Maka, jika Bapak berlagak seperti bos kecil yang tidak menyentuh pekerjaan tokonya dan fokus pada managerial, dengan memberi gaji yang layak kepada semua karyawannya, Bapak akan bangkrut.
Tidak ada keuntungan sama sekali. Maka, Bapak lebih memilih membuang pekerjaan managerial itu, dan bekerja sebagai buruh untuk dirinya sendiri.
Namun, Bapak juga berkata, masih bersyukur menjadi petani di zama Orde Baru hinga sekarang. Bapak bercerita, nasib generasi kakek lebih memprihatinkan.
Dulu, banyak orang yang menjadi buruh tani dan rela upahnya diberi makan hanya untuk bertahan hidup. Waktu itu, padi hanya panen dua kali setahun dan hasilnya kurang dari setengah hasil panen sekarang.
Bapak mengajariku satu hal, bukan petani yang menyelamatkan kehidupan ini, namun teknologi. Benih unggul memungkinkan padi panen tiga kali setahun. Pupuk memungkinkan hasil produksi meningkat berlipat.
Pestisida memungkinkan kita menghindari gagal panen. Ketiga bencana itu yang dulu megakibatkan kita terpaksa makan bulgur, bukan beras.
Bapak menjelaskan logika serupa kenapa dulu kita makan satu telur saja dibagi untuk empat hingga delapan orang. Sekarang, kita bisa makan telur utuh setiap hari karena teknologi peternakan yang berkembang pesat. Produksi telur meningkat berkali-kali lipat. Stok melimpah dan telur menjadi murah.
Nah, Bapak berharap teknologi terbaru mampu menyelamatkan petani. Di pertengahan tahun 90 an, tangki penyemprot hama tidak semua petani memilikinya, termasuk Bapak.
Sekarang, bukan hanya tangki, diesel air pun dengan mudah dibeli oleh Bapak. Bukan Bapak yang menjadi kaya tapi produk utilitas semakin murah. Mirip dengan harga handphone.
Bapak membayangkan petani dapat panen 4 kali setahun, pupuk dan obat-obatan menjadi jauh lebih murah. Nah, sebenarnya tugas pemerintah itu sederhana, berikan pupuk dan obat yang murah kepada petani.

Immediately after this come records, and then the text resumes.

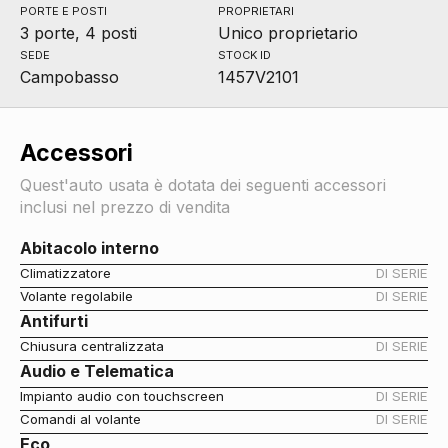
PORTE E POSTI
PROPRIETARI
3 porte, 4 posti
Unico proprietario
SEDE
STOCK ID
Campobasso
1457V2101
Accessori
Quest'auto usata è dotata dei seguenti accessori
inclusi nel prezzo di vendita
Abitacolo interno
Climatizzatore
DI SERIE
Volante regolabile
DI SERIE
Antifurti
Chiusura centralizzata
DI SERIE
Audio e Telematica
Impianto audio con touchscreen
DI SERIE
Comandi al volante
DI SERIE
Eco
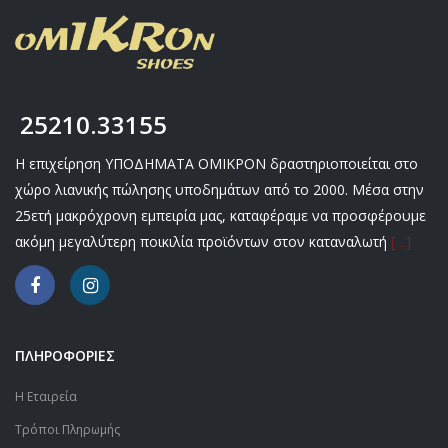
ΖΩΑΚΙΑ
ΜΠΟΤΑΚΙΑ
ΖΩΑΚΙΑ
ΑΝΑΤΟΜΙΚΑ ΠΑΠΟΥΤΣΙΑ – ΜΟΚΑΣΙΝΙΑ
ΠΙΤΖΑΜΕΣ ΓΥΝΑΙΚΕΙΕΣ ΧΕΙΜΕΡΙΝΕΣ
ΚΟΡΙΤΣΙ ΒΕΝΤΟΥΖΑΚΙΑ
ΑΓΟΡΙ ΧΕΙΜΩΝΑΣ
ΓΥΝΑΙΚΕΙΑ 10 € ΚΑΛΟΚΑΙΡΙ
ΓΑΛΟΤΣΕΣ
ΣΑΜΠΩ ΑΝΑΤΟΜΙΚΑ
ΠΙΤΖΑΜΕΣ ΑΝΔΡΙΚΕΣ ΧΕΙΜΕΡΙΝΕΣ
ΑΝΔΡΙΚΕΣ ΚΑΛΤΣΕΣ
ΚΟΡΙΤΣΙ ΧΕΙΜΩΝΑΣ
ΑΓΟΡΙ 10 € ΧΕΙΜΩΝΑΣ
ΖΩΑΚΙΑ
ΠΑΝΤΟΦΛΕΣ ΧΕΙΜΕΡΙΝΕΣ
ΣΕΤ ΑΝΔΡΙΚΕΣ ΚΑΛΤΣΕΣ
ΑΝΔΡΙΚΑ ΧΕΙΜΩΝΑΣ
ΚΟΡΙΤΣΙ 10 € ΧΕΙΜΩΝΑΣ
25210.33155
ΔΕΡΜΑΤΙΝΕΣ – ΑΝΑΤΟΜΙΚΕΣ
ΓΥΝΑΙΚΕΙΕΣ ΚΑΛΤΣΕΣ
ΓΥΝΑΙΚΕΙΑ ΧΕΙΜΩΝΑΣ
ΑΝΔΡΙΚΑ 10 € ΧΕΙΜΩΝΑΣ
Η επιχείρηση ΥΠΟΔΗΜΑΤΑ ΟΜΙΚΡΟΝ δραστηριοποιείται στο
ΠΑΝΤΟΦΛΕΣ ΚΛΕΙΣΤΕΣ
ΣΕΤ ΓΥΝΑΙΚΕΙΕΣ ΚΑΛΤΣΕΣ
ΓΥΝΑΙΚΕΙΑ 10 € ΧΕΙΜΩΝΑΣ
χώρο λιανικής πώλησης υποδημάτων από το 2000. Μέσα στην
25ετή μακρόχρονη εμπειρία μας, καταφέραμε να προσφέρουμε
ΜΠΟΤΑΚΙΑ
ακόμη μεγαλύτερη ποικιλία προϊόντων στον καταναλωτή
[…]
ΖΩΑΚΙΑ
ΠΛΗΡΟΦΟΡΙΕΣ
Η Εταιρεία
Τρόποι Πληρωμής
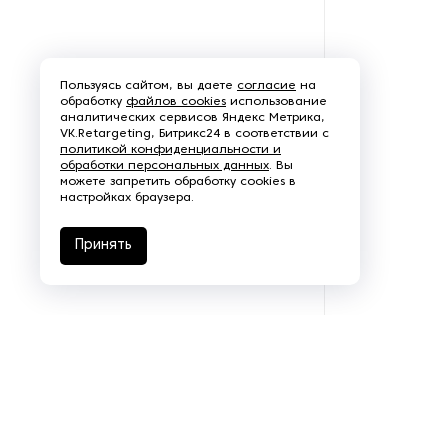
Рефрижераторные
контейнеры
Пользуясь сайтом, вы даете
согласие
на
Системы оснежения
обработку
файлов cookies
использование
аналитических сервисов Яндекс Метрика,
VK.Retargeting, Битрикс24 в соответствии с
Стабилизаторы напряжения
политикой конфиденциальности и
обработки персональных данных
. Вы
можете запретить обработку cookies в
Теплогенераторы
настройках браузера.
Термостаты
Принять
Ультразвуковые ванны
Фильтры расплава
Чиллеры
Шкафы управления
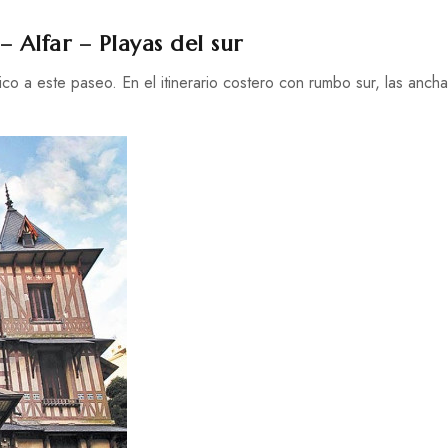
Alfar – Playas del sur
co a este paseo. En el itinerario costero con rumbo sur, las ancha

Itu lah satu-satunya solusi dari hilangnya lahan pertanian seperti di desaku. Itu pula satu-satunya harapan pengusaha tani akan benar-benar panen raya. Bapak sadar, hidup dengan masa mudanya terlalu payah.
Jika bukan dibantu nasib baik, seperti kesehatan dan beberapa keberuntungan di atas, mungkin masa tuanya berantakan. Hidup anak-anaknya tidak boleh seperti dirinya yang terlalu lelah.
Bapak memiliki dua harapan kepada pemerintah. Satu, petani mampu menghitung modalnya dan optimis mendapati margin keuntungan. Kedua, seperti harga motor yang relatif semakin murah, pemerintah harus membuat harga pupuk dan obat pertanian semakin murah.
Terakhir, agar tidak setiap Bapak di dunia ini seperti dirinya. Namun, berani mewariskan profesi petani kepada salah satu saja anaknya. Karena ia benar-benar yakin, petani adalah perniagaan yang dijamin keuntungannya.
Komentar
12 Aug 2020 - 18:51
Sejatinya, pada masa pandemi ini, petani harus segera diperhatikan kesejahteraannya oleh pemerintah. Andai saja, harga beras per kilo 40.000 maka banyak generasi muda yang akan bergairah untuk menjadi petani, salah satu profesi yang bertahan di masa pandemi ini.